MGAs must

By Steven Lamb | November 27, 2009 | Last updated on November 27, 2009
3 min read

Like it or not, managing general agents (MGAs) must accept they have vicarious and even direct liability, and therefore have a duty to supervise the advisors with whom they deal, according to Peter Lamarche, president financial services, Blonde & Little.

Speaking at the Advocis Symposium on The Future of Financial Services Distribution in Canada, Lamarche suggested those MGAs that deny they’re liable are living in the past, when the MGA’s role was largely tracking commissions.

But the demise of carrier career shops swelled their ranks and forced MGAs to offer additional products and services in an effort to differentiate themselves from their competitors. Once the MGAs began offering technical support, marketing assistance, and underwriting services, they were on the hook for legal liability.

Lamarche pointed out the advisor is responsible for a litany of things, from statements and claims made to clients, to recordkeeping, disclosure, privacy and adherence to the insurance industry code of conduct.

“In our view, those things are clearly your area of responsibility,” Lamarche said, speaking on behalf of CAILBA. “In the not-too-distant past, most of these things were the responsibility of your primary insurer. They stepped in and made sure all the recordkeeping was done and you were onside.”

The carriers still bear some responsibility, he said, including product integrity, guarantees of performance, their own presentation documents, and training their reps. But since walking away from the career-shop model, carriers have been distancing themselves from liability.

“We have a fear that too much liability will be placed at our doorstep by the other stakeholders, particularly the insurers, who would like nothing more than to enjoy the lack of accountability that mutual fund manufacturers enjoy,” Lamarche said.

In assessing the MGA’s role, he pointed out that the MGA is not at the table with the client, and is not responsible for the product.

“CAILBA’s decision regarding financial advisor supervision will not include product suitability. It’s just not part of our area of responsibility, nor could we ever envision being able to do it. This is the advisor’s responsibility.”

The responsibility of the MGA, he suggested, is in knowing their advisors.

“Knowing your financial advisor is akin to knowing your client as a financial planner,” he said. “We believe it’s a reasonable expectation that an MGA knows who their financial advisors are.”

Gerry Matier, executive director, Insurance Council of British Columbia, agreed, saying regulators don’t expect the MGA to scrutinize every product a client is sold.
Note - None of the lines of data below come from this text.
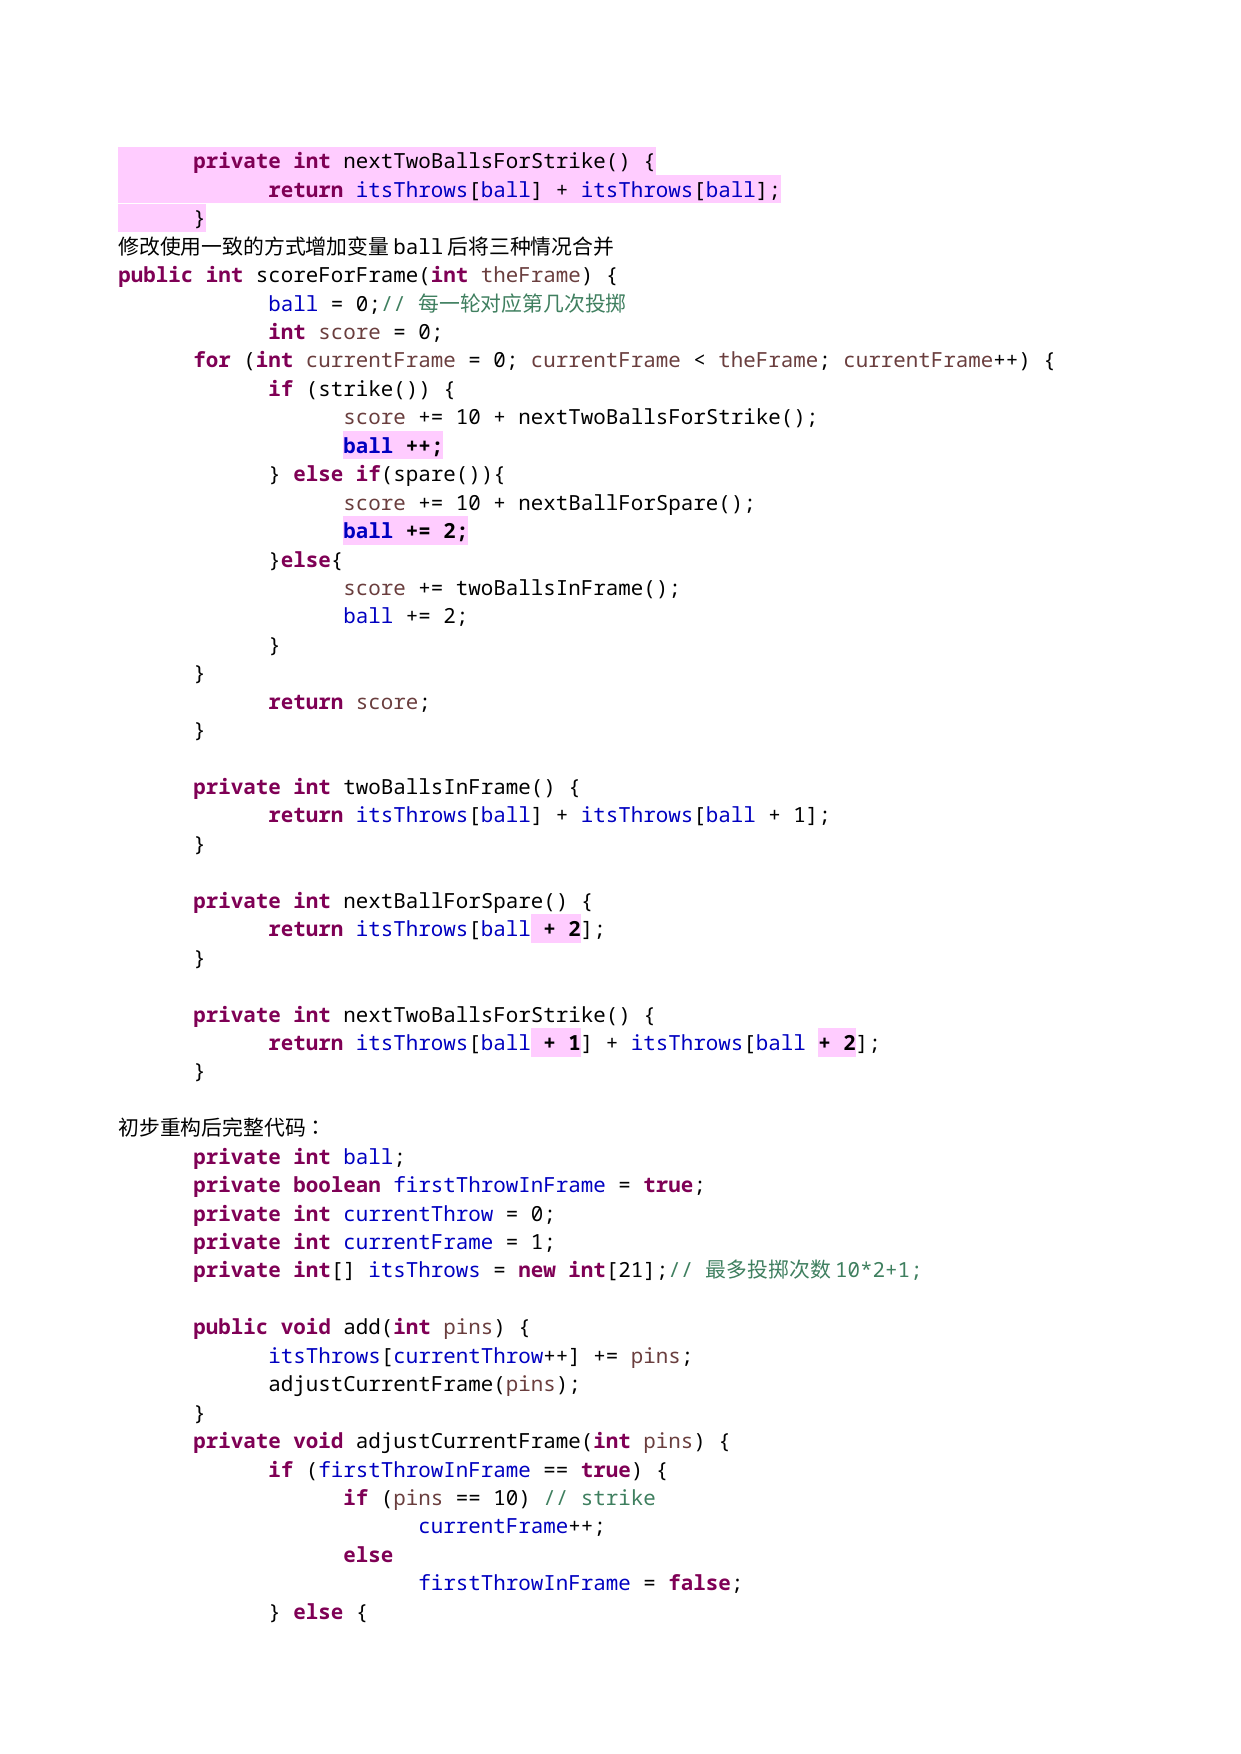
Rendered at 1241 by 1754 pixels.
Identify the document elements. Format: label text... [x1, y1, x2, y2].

text private int currentFrame = 1; [118, 1227, 1122, 1256]
text } else { [118, 1597, 1122, 1625]
text private int[] itsThrows = new int[21];// 最多投掷次数10*2+1; [118, 1256, 1122, 1284]
text return itsThrows[ball + 1] + itsThrows[ball + 2]; [118, 1028, 1122, 1057]
text } [118, 829, 1122, 857]
text private int twoBallsInFrame() { [118, 772, 1122, 801]
text int score = 0; [118, 317, 1122, 346]
text if (firstThrowInFrame == true) { [118, 1455, 1122, 1483]
text ball ++; [118, 431, 1122, 459]
text return score; [118, 687, 1122, 715]
text } else if(spare()){ [118, 459, 1122, 488]
text 初步重构后完整代码： [118, 1113, 1122, 1142]
text if (pins == 10) // strike [118, 1483, 1122, 1512]
text } [118, 630, 1122, 658]
text private int nextBallForSpare() { [118, 886, 1122, 914]
text itsThrows[currentThrow++] += pins; [118, 1341, 1122, 1369]
text } [118, 1057, 1122, 1085]
text return itsThrows[ball + 2]; [118, 914, 1122, 943]
text score += 10 + nextTwoBallsForStrike(); [118, 402, 1122, 431]
text return itsThrows[ball] + itsThrows[ball]; [118, 175, 1122, 203]
text private void adjustCurrentFrame(int pins) { [118, 1426, 1122, 1455]
text } [118, 715, 1122, 744]
text }else{ [118, 545, 1122, 573]
text private int nextTwoBallsForStrike() { [118, 1000, 1122, 1028]
text else [118, 1540, 1122, 1568]
text } [118, 658, 1122, 687]
text 修改使用一致的方式增加变量ball后将三种情况合并 [118, 232, 1122, 260]
text ball += 2; [118, 516, 1122, 545]
text private int nextTwoBallsForStrike() { [118, 147, 1122, 175]
text public int scoreForFrame(int theFrame) { [118, 260, 1122, 289]
text } [118, 1398, 1122, 1426]
text public void add(int pins) { [118, 1312, 1122, 1341]
text return itsThrows[ball] + itsThrows[ball + 1]; [118, 801, 1122, 829]
text firstThrowInFrame = false; [118, 1568, 1122, 1597]
text score += 10 + nextBallForSpare(); [118, 488, 1122, 516]
text ball += 2; [118, 602, 1122, 630]
text currentFrame++; [118, 1512, 1122, 1540]
text for (int currentFrame = 0; currentFrame < theFrame; currentFrame++) { [118, 346, 1122, 374]
text private int ball; [118, 1142, 1122, 1170]
text adjustCurrentFrame(pins); [118, 1369, 1122, 1398]
text if (strike()) { [118, 374, 1122, 402]
text private int currentThrow = 0; [118, 1199, 1122, 1227]
text private boolean firstThrowInFrame = true; [118, 1170, 1122, 1199]
text } [118, 943, 1122, 971]
text score += twoBallsInFrame(); [118, 573, 1122, 602]
text ball = 0;// 每一轮对应第几次投掷 [118, 289, 1122, 317]
text } [118, 203, 1122, 232]
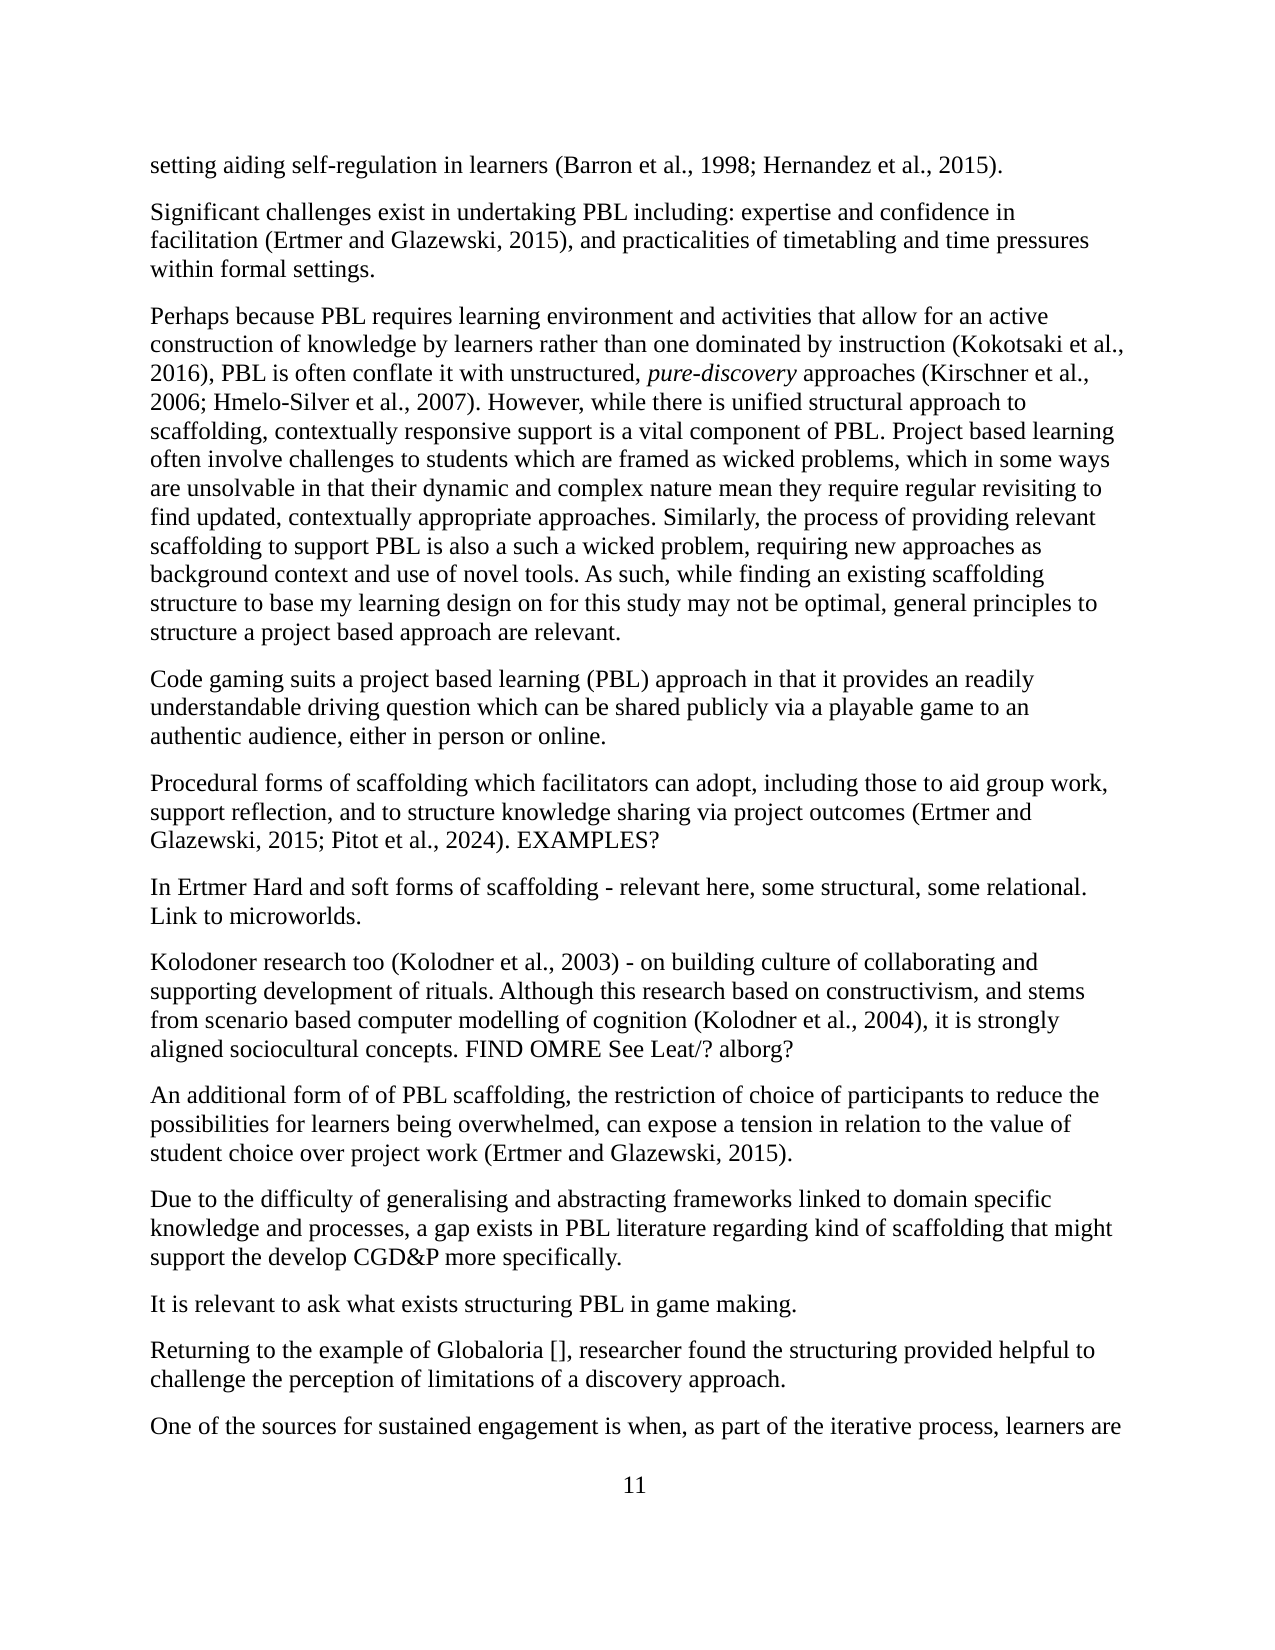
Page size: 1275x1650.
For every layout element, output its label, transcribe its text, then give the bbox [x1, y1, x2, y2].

text Procedural forms of scaffolding which facilitators can adopt, including those to aid group work, support reflection, and to structure knowledge sharing via project outcomes (Ertmer and Glazewski, 2015; Pitot et al., 2024). EXAMPLES? [150, 768, 1125, 854]
text setting aiding self-regulation in learners (Barron et al., 1998; Hernandez et al., 2015). [150, 150, 1125, 179]
text Returning to the example of Globaloria [], researcher found the structuring provided helpful to challenge the perception of limitations of a discovery approach. [150, 1335, 1125, 1393]
text Perhaps because PBL requires learning environment and activities that allow for an active construction of knowledge by learners rather than one dominated by instruction (Kokotsaki et al., 2016), PBL is often conflate it with unstructured, pure-discovery approaches (Kirschner et al., 2006; Hmelo-Silver et al., 2007). However, while there is unified structural approach to scaffolding, contextually responsive support is a vital component of PBL. Project based learning often involve challenges to students which are framed as wicked problems, which in some ways are unsolvable in that their dynamic and complex nature mean they require regular revisiting to find updated, contextually appropriate approaches. Similarly, the process of providing relevant scaffolding to support PBL is also a such a wicked problem, requiring new approaches as background context and use of novel tools. As such, while finding an existing scaffolding structure to base my learning design on for this study may not be optimal, general principles to structure a project based approach are relevant. [150, 301, 1125, 646]
text It is relevant to ask what exists structuring PBL in game making. [150, 1289, 1125, 1317]
text Due to the difficulty of generalising and abstracting frameworks linked to domain specific knowledge and processes, a gap exists in PBL literature regarding kind of scaffolding that might support the develop CGD&P more specifically. [150, 1184, 1125, 1271]
text In Ertmer Hard and soft forms of scaffolding - relevant here, some structural, some relational. Link to microworlds. [150, 872, 1125, 929]
text An additional form of of PBL scaffolding, the restriction of choice of participants to reduce the possibilities for learners being overwhelmed, can expose a tension in relation to the value of student choice over project work (Ertmer and Glazewski, 2015). [150, 1080, 1125, 1167]
text One of the sources for sustained engagement is when, as part of the iterative process, learners are [150, 1411, 1125, 1439]
text Significant challenges exist in undertaking PBL including: expertise and confidence in facilitation (Ertmer and Glazewski, 2015), and practicalities of timetabling and time pressures within formal settings. [150, 197, 1125, 283]
text Kolodoner research too (Kolodner et al., 2003) - on building culture of collaborating and supporting development of rituals. Although this research based on constructivism, and stems from scenario based computer modelling of cognition (Kolodner et al., 2004), it is strongly aligned sociocultural concepts. FIND OMRE See Leat/? alborg? [150, 947, 1125, 1062]
text Code gaming suits a project based learning (PBL) approach in that it provides an readily understandable driving question which can be shared publicly via a playable game to an authentic audience, either in person or online. [150, 664, 1125, 750]
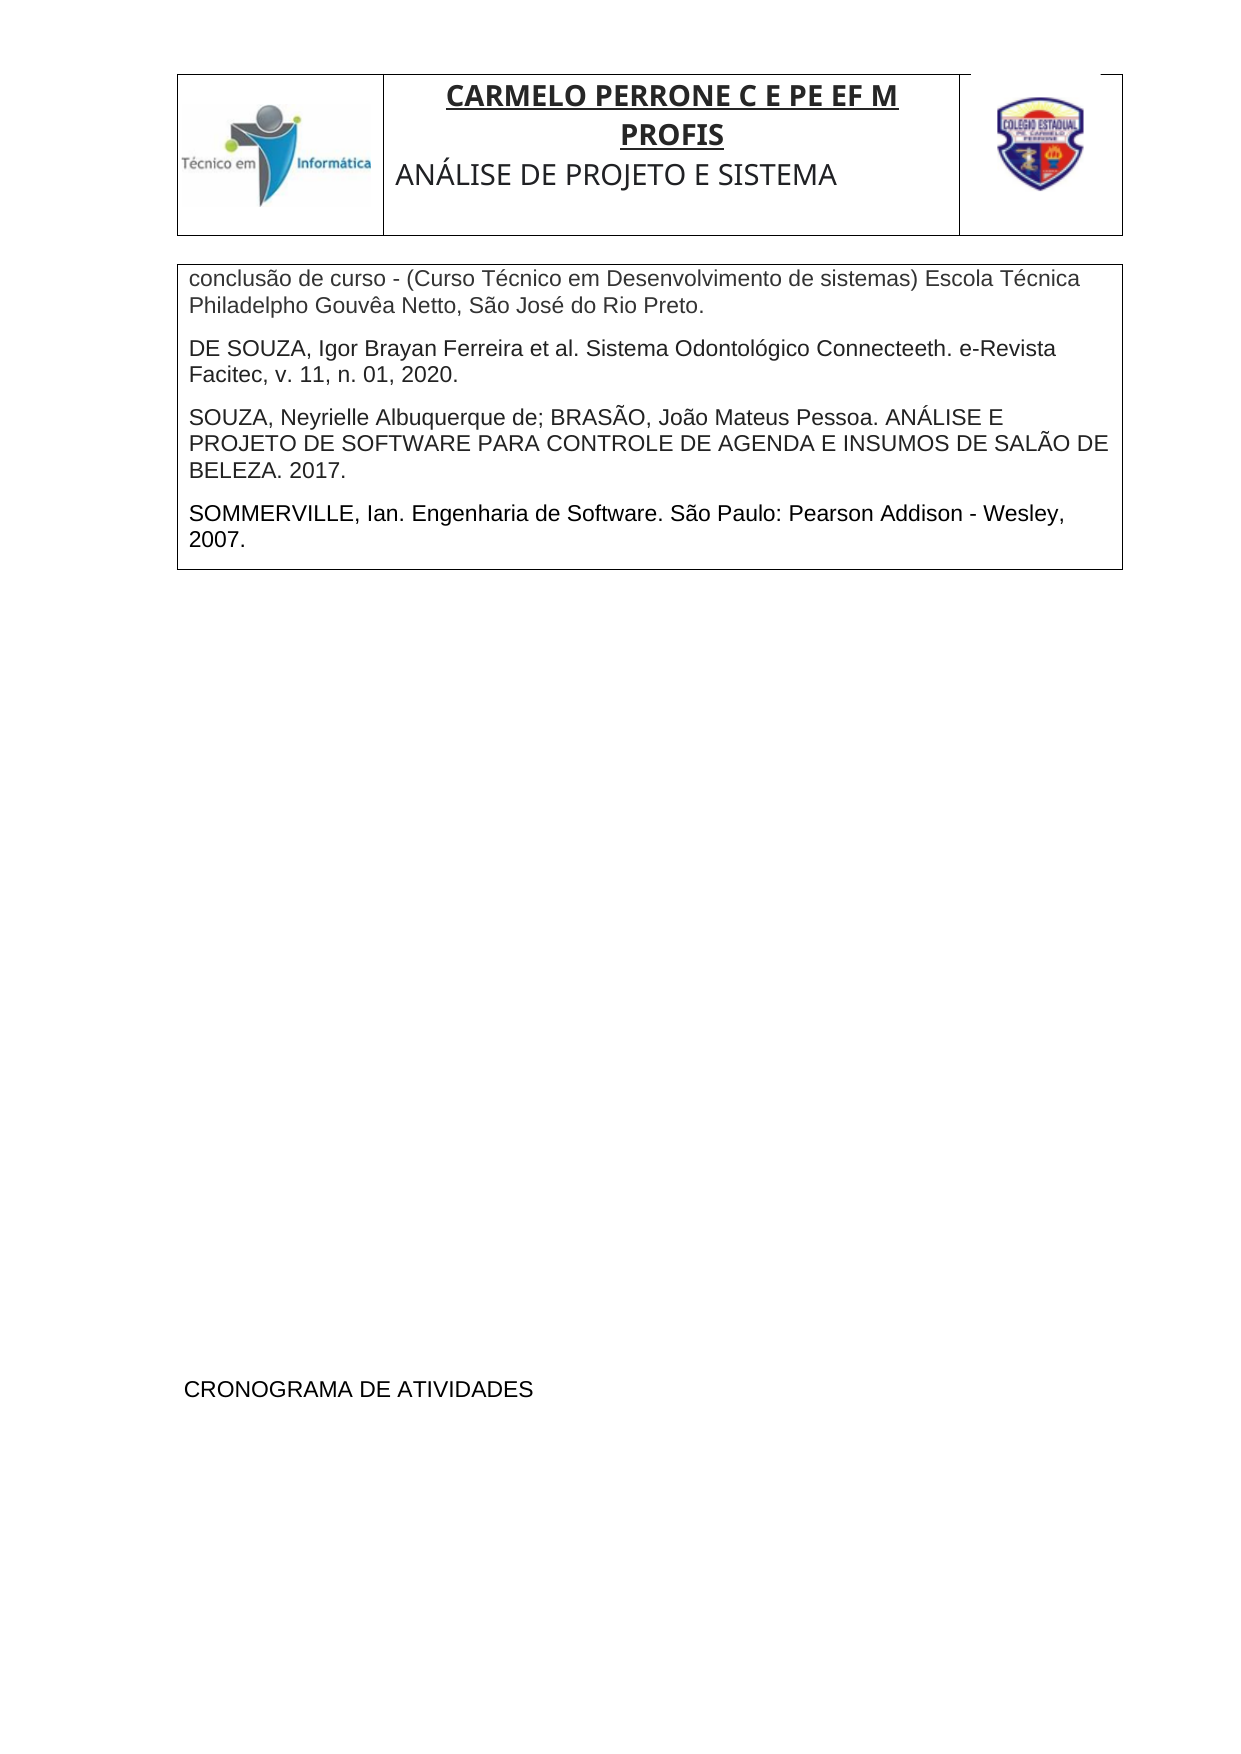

He admitted the ICBC can only dig so far into the past of an advisor applying for a license, and that once licensed by the council it is somewhat unfair to expect the MGA to conduct a thorough background check on a prospective advisor.

But MGAs should take the time to know the history of the agent since they were first granted their license. Frequent movement from one MGA to another should raise a red flag.

As for the level of supervision, the only way an MGA could judge individual product suitability would be to dissect the entire financial plan – an unrealistic prospect given the volume of business they face.

“There has to be a process in which we are educating [agents], we have good educational standards and there is also a standard that advisors have to get to,” said Matier. “As part of that, there also has to be supervision. Somebody has to be overseeing new agents as they come into the business.”

He is convinced this direct supervision is not the role of the MGA, but that they should be careful in their dealings with a new agent.

While the insurance industry does not require the same KYC documentation as the investment industry, Matier says the advisor had better be able to support each recommended product within the context of the overall financial plan.

“Product suitability is a non-starter for us,” Lamarche stated. But the MGA should keep a sharp eye out for clearly suspicious activity. An agent who suddenly starts placing much larger policies than usual, for example, or a freshman putting in place a complex financial plan. In either case, it might be perfectly legitimate, but it’s worth a second look.

Lamarche offered one final piece of advice for the financial advisors in the audience: “When that client complaint comes, and it will, everyone — regulators, clients, insurers and MGAs — will find someone to blame, and if your only defence are good intentions, then the search for someone to blame will have been successful.”